To do: I'd like the full listing transcribed exactly, with no images included.

Records:

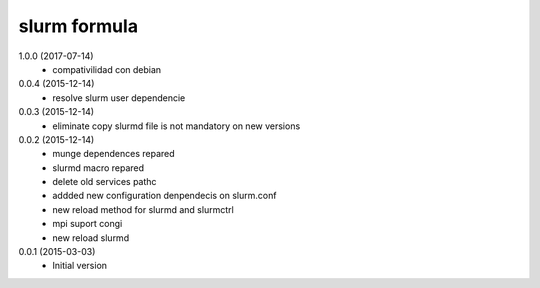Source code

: slurm formula
================
1.0.0 (2017-07-14)
 - compativilidad con debian
0.0.4 (2015-12-14)
 - resolve slurm user dependencie
0.0.3 (2015-12-14)
 - eliminate copy slurmd file is not mandatory on new versions
0.0.2 (2015-12-14)
 - munge dependences repared
 - slurmd macro repared
 - delete old services pathc
 - addded new configuration denpendecis on slurm.conf
 - new reload method for slurmd and slurmctrl
 - mpi suport congi
 - new reload slurmd
0.0.1 (2015-03-03)
 - Initial version
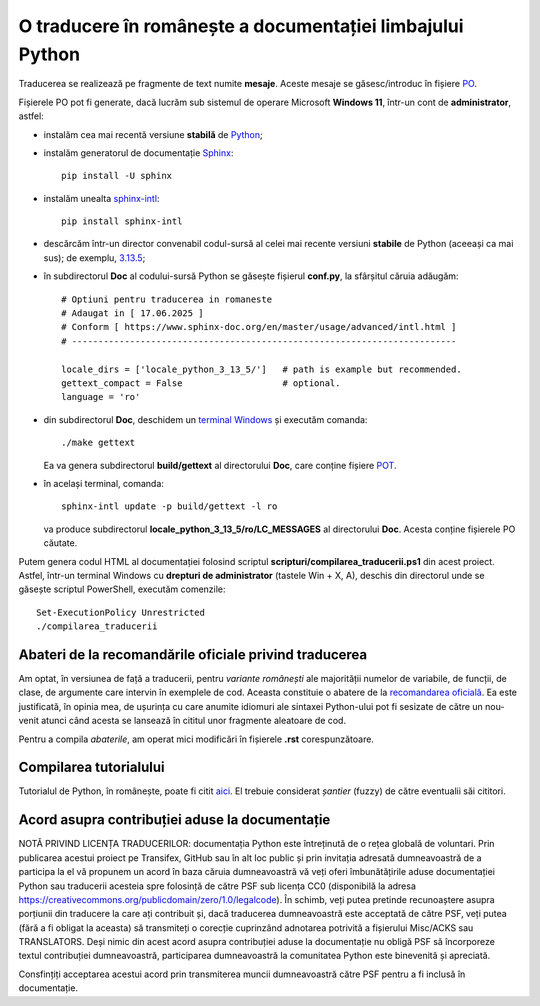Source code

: O traducere în românește a documentației limbajului Python
==========================================================

Traducerea se realizează pe fragmente de text numite **mesaje**.
Aceste mesaje se găsesc/introduc în fișiere
`PO <https://www.gnu.org/software/gettext/manual/html_node/PO-Files.html>`_.

Fișierele PO pot fi generate, dacă lucrăm sub sistemul de 
operare Microsoft **Windows 11**, într-un cont de **administrator**, 
astfel:

- instalăm cea mai recentă versiune **stabilă** de 
  `Python <https://www.python.org/>`_;
- instalăm generatorul de documentație 
  `Sphinx <https://www.sphinx-doc.org/en/master/usage/installation.html>`_::

     pip install -U sphinx

- instalăm unealta
  `sphinx-intl <https://www.sphinx-doc.org/en/master/usage/advanced/intl.html>`_::

     pip install sphinx-intl

- descărcăm într-un director convenabil codul-sursă al celei mai recente
  versiuni **stabile** de Python (aceeași ca mai sus); de exemplu, 
  `3.13.5 <https://www.python.org/downloads/source/>`_;
- în subdirectorul **Doc** al codului-sursă Python se găsește fișierul
  **conf.py**, la sfârșitul căruia adăugăm::

     # Optiuni pentru traducerea in romaneste
     # Adaugat in [ 17.06.2025 ]
     # Conform [ https://www.sphinx-doc.org/en/master/usage/advanced/intl.html ]
     # -------------------------------------------------------------------------

     locale_dirs = ['locale_python_3_13_5/']   # path is example but recommended.
     gettext_compact = False                   # optional.
     language = 'ro'

- din subdirectorul **Doc**, deschidem un 
  `terminal Windows <https://learn.microsoft.com/en-us/windows/terminal/>`_
  și executăm comanda::

     ./make gettext

  Ea va genera subdirectorul **build/gettext** al directorului **Doc**, 
  care conține fișiere
  `POT <https://www.drupal.org/community/contributor-guide/reference-information/localize-drupal-org/working-with-offline/po-and-pot-files>`_.

- în același terminal, comanda::

     sphinx-intl update -p build/gettext -l ro

  va produce subdirectorul **locale_python_3_13_5/ro/LC_MESSAGES** al directorului
  **Doc**. Acesta conține fișierele PO căutate.

Putem genera codul HTML al documentației folosind scriptul 
**scripturi/compilarea_traducerii.ps1** din acest proiect. Astfel,
într-un terminal Windows cu **drepturi de administrator**
(tastele Win + X, A), deschis din directorul unde se găsește
scriptul PowerShell, executăm comenzile::

    Set-ExecutionPolicy Unrestricted
    ./compilarea_traducerii

Abateri de la recomandările oficiale privind traducerea
-------------------------------------------------------
Am optat, în versiunea de față a traducerii, pentru *variante românești*
ale majorității numelor de variabile, de funcții, de clase, de argumente
care intervin în exemplele de cod.
Aceasta constituie o abatere de la 
`recomandarea oficială <https://devguide.python.org/documentation/translations/translating/#code-examples>`_.
Ea este justificată, în opinia mea, de ușurința cu care anumite idiomuri
ale sintaxei Python-ului pot fi sesizate de către un nou-venit atunci când 
acesta se lansează în cititul unor fragmente aleatoare de cod.

Pentru a compila *abaterile*, am operat mici modificări în fișierele
**.rst** corespunzătoare.

Compilarea tutorialului
-----------------------
Tutorialul de Python, în românește, poate fi citit
`aici <https://www.octawian.ro/fisiere/tutoriale/python/build/tutorial/>`_. 
El trebuie considerat *șantier* (fuzzy) de către 
eventualii săi cititori.

Acord asupra contribuției aduse la documentație
-----------------------------------------------

NOTĂ PRIVIND LICENȚA TRADUCERILOR: documentația Python
este întreținută de o rețea globală de voluntari. Prin
publicarea acestui proiect pe Transifex, GitHub sau în
alt loc public și prin invitația adresată dumneavoastră
de a participa la el vă propunem un acord în baza căruia
dumneavoastră vă veți oferi îmbunătățirile aduse 
documentației Python sau traducerii acesteia spre 
folosință de către PSF sub licența CC0 (disponibilă la 
adresa
https://creativecommons.org/publicdomain/zero/1.0/legalcode).
În schimb, veți putea pretinde recunoaștere asupra 
porțiunii din traducere la care ați contribuit și, dacă
traducerea dumneavoastră este acceptată de către PSF, veți
putea (fără a fi obligat la aceasta) să transmiteți o
corecție cuprinzând adnotarea potrivită a fișierului
Misc/ACKS sau TRANSLATORS. Deși nimic din acest acord
asupra contribuției aduse la documentație nu obligă
PSF să încorporeze textul contribuției dumneavoastră,
participarea dumneavoastră la comunitatea Python este
binevenită și apreciată.

Consfințiți acceptarea acestui acord prin transmiterea
muncii dumneavoastră către PSF pentru a fi inclusă în
documentație.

Exercise answer:
Source code

: slurm formula
================
1.0.0 (2017-07-14)
 - compativilidad con debian
0.0.4 (2015-12-14)
 - resolve slurm user dependencie
0.0.3 (2015-12-14)
 - eliminate copy slurmd file is not mandatory on new versions
0.0.2 (2015-12-14)
 - munge dependences repared
 - slurmd macro repared
 - delete old services pathc
 - addded new configuration denpendecis on slurm.conf
 - new reload method for slurmd and slurmctrl
 - mpi suport congi
 - new reload slurmd
0.0.1 (2015-03-03)
 - Initial version
Source code

: O traducere în românește a documentației limbajului Python
==========================================================

Traducerea se realizează pe fragmente de text numite **mesaje**.
Aceste mesaje se găsesc/introduc în fișiere
`PO <https://www.gnu.org/software/gettext/manual/html_node/PO-Files.html>`_.

Fișierele PO pot fi generate, dacă lucrăm sub sistemul de 
operare Microsoft **Windows 11**, într-un cont de **administrator**, 
astfel:

- instalăm cea mai recentă versiune **stabilă** de 
  `Python <https://www.python.org/>`_;
- instalăm generatorul de documentație 
  `Sphinx <https://www.sphinx-doc.org/en/master/usage/installation.html>`_::

     pip install -U sphinx

- instalăm unealta
  `sphinx-intl <https://www.sphinx-doc.org/en/master/usage/advanced/intl.html>`_::

     pip install sphinx-intl

- descărcăm într-un director convenabil codul-sursă al celei mai recente
  versiuni **stabile** de Python (aceeași ca mai sus); de exemplu, 
  `3.13.5 <https://www.python.org/downloads/source/>`_;
- în subdirectorul **Doc** al codului-sursă Python se găsește fișierul
  **conf.py**, la sfârșitul căruia adăugăm::

     # Optiuni pentru traducerea in romaneste
     # Adaugat in [ 17.06.2025 ]
     # Conform [ https://www.sphinx-doc.org/en/master/usage/advanced/intl.html ]
     # -------------------------------------------------------------------------

     locale_dirs = ['locale_python_3_13_5/']   # path is example but recommended.
     gettext_compact = False                   # optional.
     language = 'ro'

- din subdirectorul **Doc**, deschidem un 
  `terminal Windows <https://learn.microsoft.com/en-us/windows/terminal/>`_
  și executăm comanda::

     ./make gettext

  Ea va genera subdirectorul **build/gettext** al directorului **Doc**, 
  care conține fișiere
  `POT <https://www.drupal.org/community/contributor-guide/reference-information/localize-drupal-org/working-with-offline/po-and-pot-files>`_.

- în același terminal, comanda::

     sphinx-intl update -p build/gettext -l ro

  va produce subdirectorul **locale_python_3_13_5/ro/LC_MESSAGES** al directorului
  **Doc**. Acesta conține fișierele PO căutate.

Putem genera codul HTML al documentației folosind scriptul 
**scripturi/compilarea_traducerii.ps1** din acest proiect. Astfel,
într-un terminal Windows cu **drepturi de administrator**
(tastele Win + X, A), deschis din directorul unde se găsește
scriptul PowerShell, executăm comenzile::

    Set-ExecutionPolicy Unrestricted
    ./compilarea_traducerii

Abateri de la recomandările oficiale privind traducerea
-------------------------------------------------------
Am optat, în versiunea de față a traducerii, pentru *variante românești*
ale majorității numelor de variabile, de funcții, de clase, de argumente
care intervin în exemplele de cod.
Aceasta constituie o abatere de la 
`recomandarea oficială <https://devguide.python.org/documentation/translations/translating/#code-examples>`_.
Ea este justificată, în opinia mea, de ușurința cu care anumite idiomuri
ale sintaxei Python-ului pot fi sesizate de către un nou-venit atunci când 
acesta se lansează în cititul unor fragmente aleatoare de cod.

Pentru a compila *abaterile*, am operat mici modificări în fișierele
**.rst** corespunzătoare.

Compilarea tutorialului
-----------------------
Tutorialul de Python, în românește, poate fi citit
`aici <https://www.octawian.ro/fisiere/tutoriale/python/build/tutorial/>`_. 
El trebuie considerat *șantier* (fuzzy) de către 
eventualii săi cititori.

Acord asupra contribuției aduse la documentație
-----------------------------------------------

NOTĂ PRIVIND LICENȚA TRADUCERILOR: documentația Python
este întreținută de o rețea globală de voluntari. Prin
publicarea acestui proiect pe Transifex, GitHub sau în
alt loc public și prin invitația adresată dumneavoastră
de a participa la el vă propunem un acord în baza căruia
dumneavoastră vă veți oferi îmbunătățirile aduse 
documentației Python sau traducerii acesteia spre 
folosință de către PSF sub licența CC0 (disponibilă la 
adresa
https://creativecommons.org/publicdomain/zero/1.0/legalcode).
În schimb, veți putea pretinde recunoaștere asupra 
porțiunii din traducere la care ați contribuit și, dacă
traducerea dumneavoastră este acceptată de către PSF, veți
putea (fără a fi obligat la aceasta) să transmiteți o
corecție cuprinzând adnotarea potrivită a fișierului
Misc/ACKS sau TRANSLATORS. Deși nimic din acest acord
asupra contribuției aduse la documentație nu obligă
PSF să încorporeze textul contribuției dumneavoastră,
participarea dumneavoastră la comunitatea Python este
binevenită și apreciată.

Consfințiți acceptarea acestui acord prin transmiterea
muncii dumneavoastră către PSF pentru a fi inclusă în
documentație.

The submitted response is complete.